REALLY, DON’T PANIC: POSITIVE MESSAGES BY SOUTH AFRICANS, FOR SOUTH AFRICANS by Alan Knott-Craig, published by Book Storm
Reviewed by Gillian McAinsh
REMEMBER that viral e-mail from Alan Knott-Craig jnr a few years ago, which whizzed round the cybersphere, cheering up people and leading to a patriotic little paperback called Don’t Panic!
That 2008 collection of positive thoughts sold 25000 copies, which in South African terms is a bestseller, and now Knott-Craig is ready for the next instalment, written in large, friendly letters by more optimistic citizens of the land.
Not to be confused with his father – formerly of Vodacom, Knott-Craig snr is now head honcho at Cell-C – Knott-Craig jnr is an accountant turned techpreneur, buying Mxit two years ago.
He will be in Port Elizabeth next week to launch Really, Don’t Panic! at the opening of the equally patriotic musical I am an African (audiences at the Diaz Primary School production – at the Athenaeum in Central – will receive 10% discount on the book).
Knott-Craig is also CEO of Project Isizwe, which is trying to bring free Wi-Fi networks to South Africa and, if you buy the book, royalties will go towards this cause.
As a newspaper person, I disagree with his premise that people are depressed because they read newspapers. “Whenever you open the papers they tell you about the goriest hijacking and the most corrupt politicians” he wrote in the original 2008 e-mail, re-printed in Really, Don’t Panic! That will never change – it is the nature of news – but print media also let you know about wonderful little books like Really, Don’t Panic! and the wider perspective Knott-Craig encourages us all to find.

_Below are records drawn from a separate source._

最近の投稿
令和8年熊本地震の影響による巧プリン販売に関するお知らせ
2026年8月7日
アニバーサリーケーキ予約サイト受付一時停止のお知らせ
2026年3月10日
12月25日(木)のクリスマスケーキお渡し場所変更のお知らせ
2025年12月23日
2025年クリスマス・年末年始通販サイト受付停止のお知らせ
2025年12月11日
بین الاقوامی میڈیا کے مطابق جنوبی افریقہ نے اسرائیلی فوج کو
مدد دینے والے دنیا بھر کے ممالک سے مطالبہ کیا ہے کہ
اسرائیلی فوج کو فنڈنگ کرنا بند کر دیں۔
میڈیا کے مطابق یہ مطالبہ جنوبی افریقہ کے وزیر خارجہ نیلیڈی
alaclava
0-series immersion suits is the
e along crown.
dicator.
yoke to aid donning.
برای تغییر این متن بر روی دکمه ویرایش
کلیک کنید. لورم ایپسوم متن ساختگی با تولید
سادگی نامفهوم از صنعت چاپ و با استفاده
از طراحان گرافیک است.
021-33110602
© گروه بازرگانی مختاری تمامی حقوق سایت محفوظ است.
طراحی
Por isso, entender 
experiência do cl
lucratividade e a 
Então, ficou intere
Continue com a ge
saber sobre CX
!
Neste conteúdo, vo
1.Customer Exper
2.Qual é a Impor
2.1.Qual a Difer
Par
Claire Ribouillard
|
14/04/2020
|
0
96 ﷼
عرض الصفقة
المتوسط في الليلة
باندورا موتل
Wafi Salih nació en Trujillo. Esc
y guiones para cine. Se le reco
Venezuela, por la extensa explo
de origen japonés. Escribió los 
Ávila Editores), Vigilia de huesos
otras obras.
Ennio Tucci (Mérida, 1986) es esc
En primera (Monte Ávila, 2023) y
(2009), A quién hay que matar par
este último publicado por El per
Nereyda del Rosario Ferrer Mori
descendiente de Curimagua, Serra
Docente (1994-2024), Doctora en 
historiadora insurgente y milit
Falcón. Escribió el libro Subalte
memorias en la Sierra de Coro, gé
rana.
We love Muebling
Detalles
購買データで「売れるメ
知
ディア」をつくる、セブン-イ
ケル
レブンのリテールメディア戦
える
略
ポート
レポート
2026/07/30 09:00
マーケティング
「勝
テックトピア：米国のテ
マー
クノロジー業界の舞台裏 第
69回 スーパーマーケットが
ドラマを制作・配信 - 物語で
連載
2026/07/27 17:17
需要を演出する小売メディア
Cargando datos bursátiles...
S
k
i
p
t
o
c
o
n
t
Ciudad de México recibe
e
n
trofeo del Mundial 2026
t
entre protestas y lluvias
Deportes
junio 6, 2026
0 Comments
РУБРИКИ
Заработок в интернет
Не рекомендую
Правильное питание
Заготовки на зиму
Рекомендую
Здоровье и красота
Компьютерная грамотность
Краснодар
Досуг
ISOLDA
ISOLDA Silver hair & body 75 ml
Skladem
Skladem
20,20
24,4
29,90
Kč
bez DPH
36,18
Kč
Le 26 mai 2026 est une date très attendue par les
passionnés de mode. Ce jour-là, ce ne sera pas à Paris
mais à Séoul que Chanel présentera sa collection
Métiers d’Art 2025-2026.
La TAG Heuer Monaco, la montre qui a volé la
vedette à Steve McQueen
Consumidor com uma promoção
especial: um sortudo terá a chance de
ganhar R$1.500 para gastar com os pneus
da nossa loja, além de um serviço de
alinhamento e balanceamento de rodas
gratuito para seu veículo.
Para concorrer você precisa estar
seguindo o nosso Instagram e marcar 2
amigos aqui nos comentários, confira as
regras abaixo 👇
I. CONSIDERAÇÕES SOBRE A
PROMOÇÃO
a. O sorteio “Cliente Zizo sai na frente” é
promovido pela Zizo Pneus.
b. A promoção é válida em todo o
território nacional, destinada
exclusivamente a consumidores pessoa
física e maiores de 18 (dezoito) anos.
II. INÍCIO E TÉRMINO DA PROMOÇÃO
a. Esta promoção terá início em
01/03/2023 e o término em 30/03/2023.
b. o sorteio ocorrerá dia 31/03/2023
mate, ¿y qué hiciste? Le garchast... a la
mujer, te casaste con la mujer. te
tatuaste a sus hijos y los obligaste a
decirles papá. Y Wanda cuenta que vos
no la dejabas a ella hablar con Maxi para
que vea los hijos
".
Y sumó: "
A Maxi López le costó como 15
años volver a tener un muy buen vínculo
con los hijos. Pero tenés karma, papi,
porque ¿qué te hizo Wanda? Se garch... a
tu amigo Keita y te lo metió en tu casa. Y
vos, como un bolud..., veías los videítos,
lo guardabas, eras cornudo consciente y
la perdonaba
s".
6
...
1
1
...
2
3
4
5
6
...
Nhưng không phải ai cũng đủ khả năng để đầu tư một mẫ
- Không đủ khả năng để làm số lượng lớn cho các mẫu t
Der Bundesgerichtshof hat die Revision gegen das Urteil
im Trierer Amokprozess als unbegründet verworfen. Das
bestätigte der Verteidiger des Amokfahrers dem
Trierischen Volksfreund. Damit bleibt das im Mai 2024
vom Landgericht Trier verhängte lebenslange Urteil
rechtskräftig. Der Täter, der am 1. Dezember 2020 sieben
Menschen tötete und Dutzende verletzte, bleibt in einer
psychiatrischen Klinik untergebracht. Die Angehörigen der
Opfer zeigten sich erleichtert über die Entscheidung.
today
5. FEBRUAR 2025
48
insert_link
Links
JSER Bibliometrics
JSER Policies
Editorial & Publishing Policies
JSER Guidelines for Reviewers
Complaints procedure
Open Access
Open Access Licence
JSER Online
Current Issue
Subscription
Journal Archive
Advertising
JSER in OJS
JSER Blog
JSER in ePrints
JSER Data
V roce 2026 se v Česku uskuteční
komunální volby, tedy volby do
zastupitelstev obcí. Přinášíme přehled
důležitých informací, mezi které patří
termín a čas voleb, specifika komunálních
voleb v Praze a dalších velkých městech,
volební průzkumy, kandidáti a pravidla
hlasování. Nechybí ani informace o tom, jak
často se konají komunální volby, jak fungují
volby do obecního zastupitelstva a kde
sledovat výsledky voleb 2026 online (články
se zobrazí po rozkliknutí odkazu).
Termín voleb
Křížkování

For the 2014 edition, he has asked for contributions from the likes of Max du Preez, Brand Pretorius, Achmat Dangor, Arthur Goldstuck, Jane Raphaely, Noeleen Maholwana-Sangqu and John Robbie. These are all bright sparks, plus they share a heck of a lot of love and hope for this country.
There is even a contributor closer to home in the form of NMMU computing sciences lecturer Jean Greyling, and this is partly why Knott-Craig will be here. Greyling has been one of the driving forces behind presenting I am an African to a wider audience than parents and teachers at Diaz Primary School.
“The book is a compilation of essays from South Africans who are positive about the country, and we are combining this with the show because they have complementary themes,” Greyling said.